Limbo is considered the unofficial national game of Trinidad and Tobago, which refers to itself as the land of limbo, steelpan (steel drums), and calypso. After a preparatory game, the player prepares and approaches the bar, lowering and leaning back their body while balancing on feet akimbo with knees extended backwards. The player is declared "out" and loses the contest if any part of the body touches the stick or pole that they are passing beneath, or if the hands touch the floor. When several players compete, they go under the stick in single-file; the stick is gradually lowered until only one player, who has not touched either the pole or the floor, remains.

As Limbo spread out of Trinidad and Tobago to the wider world and the big screen, limbo became a major part of the tourism package in several other Caribbean islands, such as Barbados and Jamaica. In Jamaica, the trendy limbo music of the 1950s was often based on a clave rhythm. It is also widely heard in Jamaican mento recorded in the 1950s, in songs such as "Limbo" by Lord Tickler and Calypsonians, or "Limbo" by Denzil Laing & the Wrigglers, as well as many other songs not directly related to the limbo game itself. Limbo's continued significance in Trinidadian and Tobagonian culture is clearly demonstrated in festivals and social events across the two islands, including performances by popular game troupes at the Prime Minister's Best Village Competition, and during the Carnival season in Trinidad and Tobago.

When performing for tourists, professional limbo players often invite spectators to participate after their own presentation of the game. The massive popularity of limbo has emerged directly from this audience participation. In recent years, limbo dancing has been conducted as a social "icebreaker" game for tourists at Caribbean and other tropical resorts.
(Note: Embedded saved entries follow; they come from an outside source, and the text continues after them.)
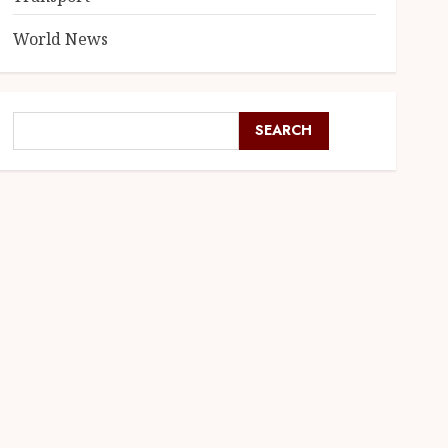
World News
SEARCH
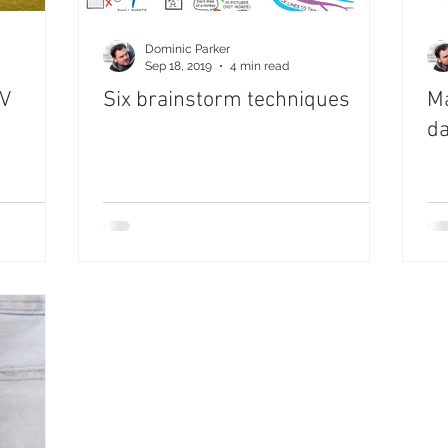
Dominic Parker
Sep 18, 2019
4 min read
IV
Six brainstorm techniques
Ma
da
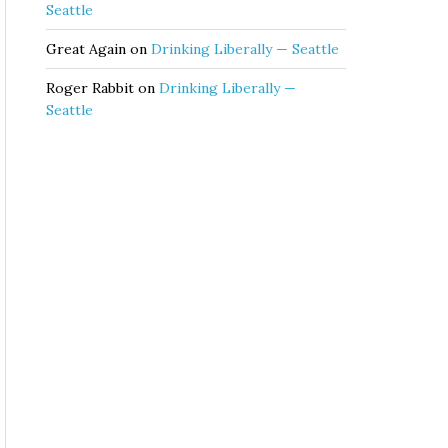
Seattle
Great Again
on
Drinking Liberally — Seattle
Roger Rabbit
on
Drinking Liberally —
Seattle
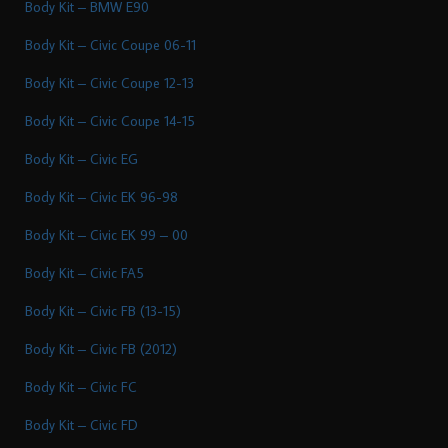
Body Kit – BMW E90
Body Kit – Civic Coupe 06-11
Body Kit – Civic Coupe 12-13
Body Kit – Civic Coupe 14-15
Body Kit – Civic EG
Body Kit – Civic EK 96-98
Body Kit – Civic EK 99 – 00
Body Kit – Civic FA5
Body Kit – Civic FB (13-15)
Body Kit – Civic FB (2012)
Body Kit – Civic FC
Body Kit – Civic FD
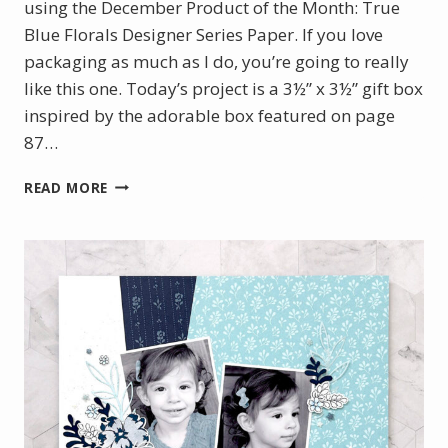
using the December Product of the Month: True
Blue Florals Designer Series Paper. If you love
packaging as much as I do, you’re going to really
like this one. Today’s project is a 3½” x 3½” gift box
inspired by the adorable box featured on page
87…
HOW
READ MORE
TO
MAKE
A
MONOGRAM
BOX
USING
DECEMBER
POM
AND
PARTY
ALPHABET
DIES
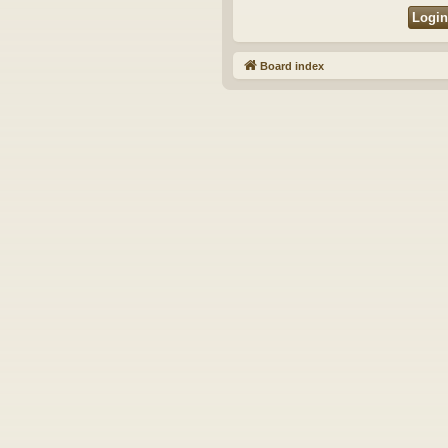
Board index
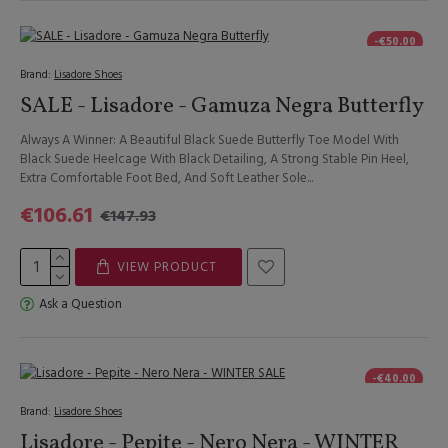
-€50.00
Brand:
Lisadore Shoes
SALE - Lisadore - Gamuza Negra Butterfly
Always A Winner: A Beautiful Black Suede Butterfly Toe Model With
Black Suede Heelcage With Black Detailing, A Strong Stable Pin Heel,
Extra Comfortable Foot Bed, And Soft Leather Sole...
€106.61
€147.93
VIEW PRODUCT
Ask a Question
-€40.00
Brand:
Lisadore Shoes
Lisadore - Pepite - Nero Nera - WINTER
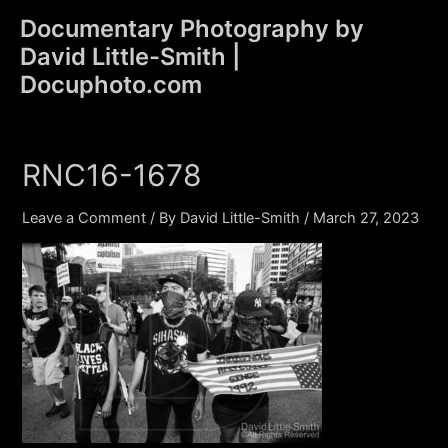
Skip
Documentary Photography by
to
David Little-Smith |
content
Main
Docuphoto.com
Men
RNC16-1678
Leave a Comment
/ By
David Little-Smith
/
March 27, 2023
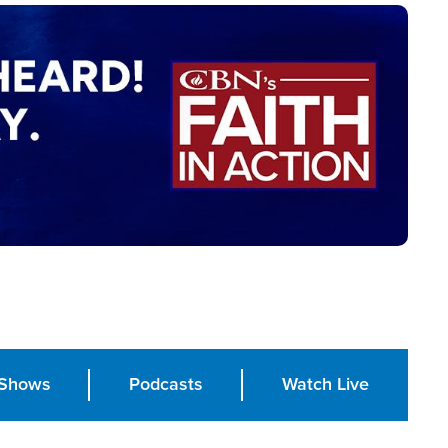
Shows
Podcasts
Watch Live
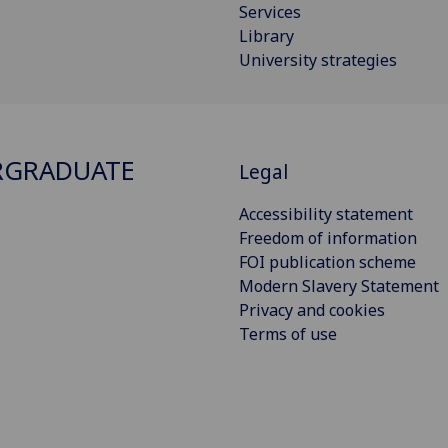
Services
Library
University strategies
RGRADUATE
Legal
Accessibility statement
Freedom of information
FOI publication scheme
Modern Slavery Statement
Privacy and cookies
Terms of use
The winning player often receives a prize.

==World record==
The world record for lowest limbo game is held by Dennis Walston, who successfully attempted a 6 in bar in March 1991.

The world record for lowest female limbo game is held by Shemika Charles, a 26-year-old woman from Trinidad who lives in Buffalo, NY. On 16 September 2010, she successfully played under a bar 8.5 in above the ground.

Shemika Charles-Campbell also holds her second world record for the Farthest Distance Limbo Under 12 inches. The record setting limbo was completed under vehicles and measured a distance of 12.67 ft (3.8 meters). The record was attained on 9 October 2020 in her home country Trinidad and Tobago.